ONE OF THE more successful arcade games of last year looks set to have potential double agents roaring up to their local shops in hot pursuit for a copy of the game.
Sega has recently licensed Spy Hunter to US Gold and continues the trend of arcade games crossing the Atlantic as computer software.
Shades of the movie The Italian Job creep into the game which places you in the key role of a spy trying to escape the country with a posse of double agents on your tail.
Luckily your turbo-charged car could have been built for James Bond and will become amphibious, taking to the water like a drought-stricken duck.
The chase is fast and furious, skidding down stretches of icy road and hair-pin bends. You can shoot at the agents, try to bump them off the road, but blasting innocent civilian drivers will be to the detriment of your score.
You have a bird's eye view of the road which scrolls vertically downwards - the zig-zags are hair raising and do not leave much room for overtaking.

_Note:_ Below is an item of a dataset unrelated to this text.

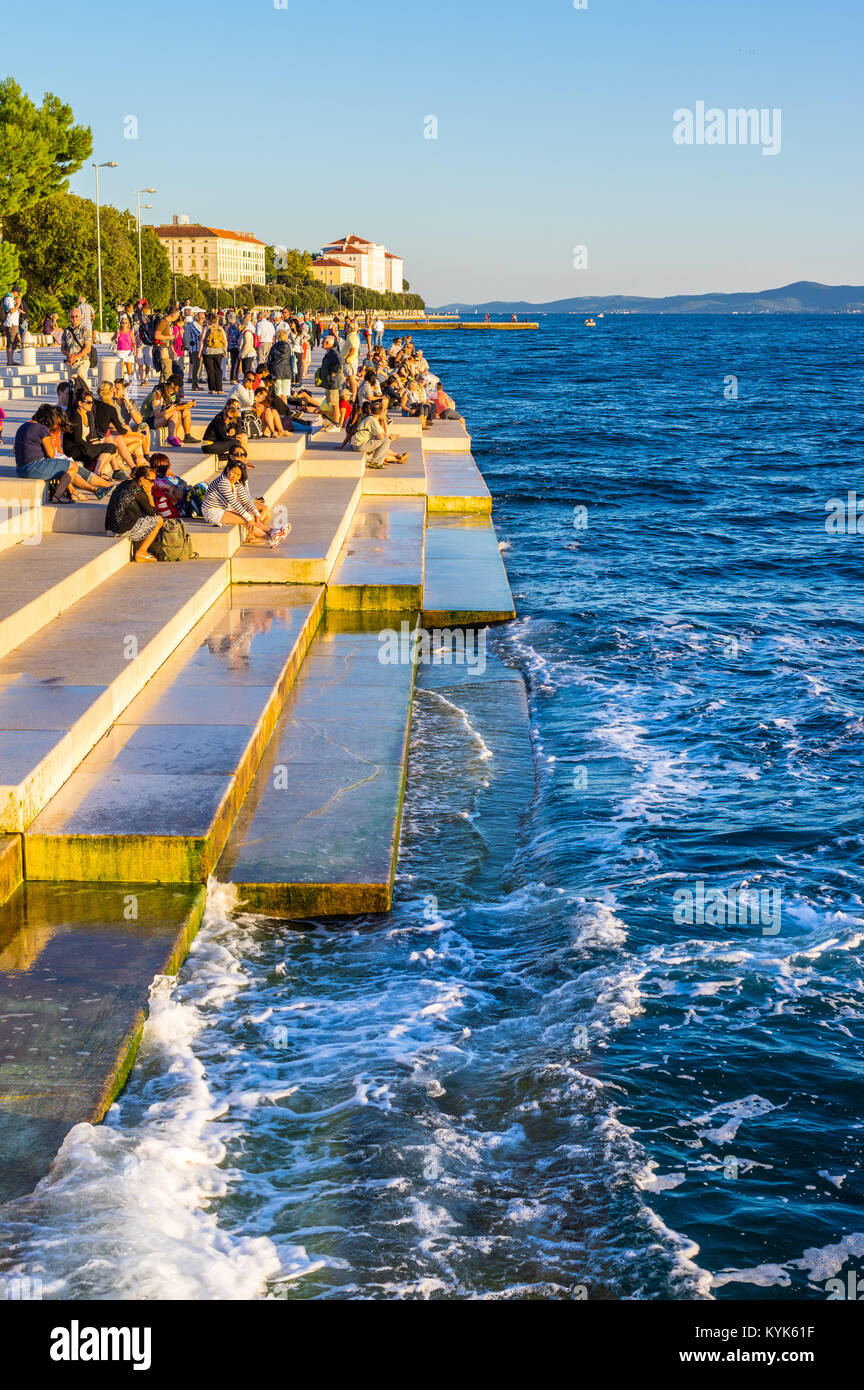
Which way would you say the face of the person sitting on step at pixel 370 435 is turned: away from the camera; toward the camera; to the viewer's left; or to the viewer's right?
to the viewer's right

One innovative touch to the game is the weapons van. just as in The Italian Job, the van drives past with ramps lowered. Should you be quick enough to drive in, the car will be re-armed with oil slicks, smoke screens and rockets - handy when shooting at the bomb-dropping helicopter. However, all weapons but the machine gun are lost if you crash.
The game is obviously not as fast as the arcade version, but in all other cases it is an almost exact replica - except that there is no gear stick or accelerator. Those features are, however, notoriously difficult to fit onto the Spectrum.
Publisher: US Gold
Joystick: Kempston, Sinclair, Protek
Hard to remember that the coin-op original of this game came out in 1983. Some of us weren't even born then... er, quite. Anyway, this one's long overdue for a budget re-release, because although it's appeared on some compilations, it's still streets ahead of many flashier coin-op convs on sheer playability.
The format is dead simple; steer your heavily-armed spy car up the scrolling screen, barging and blasting the equally be-weaponed opposition and avoiding steering straight into the roadside or into the water. Exciting enough, but halfway through you get a boat instead, and all the excitement becomes waterborne.
Dead simple, looks and sounds pretty grotty, but in fact as good a blast-up as you could wish for.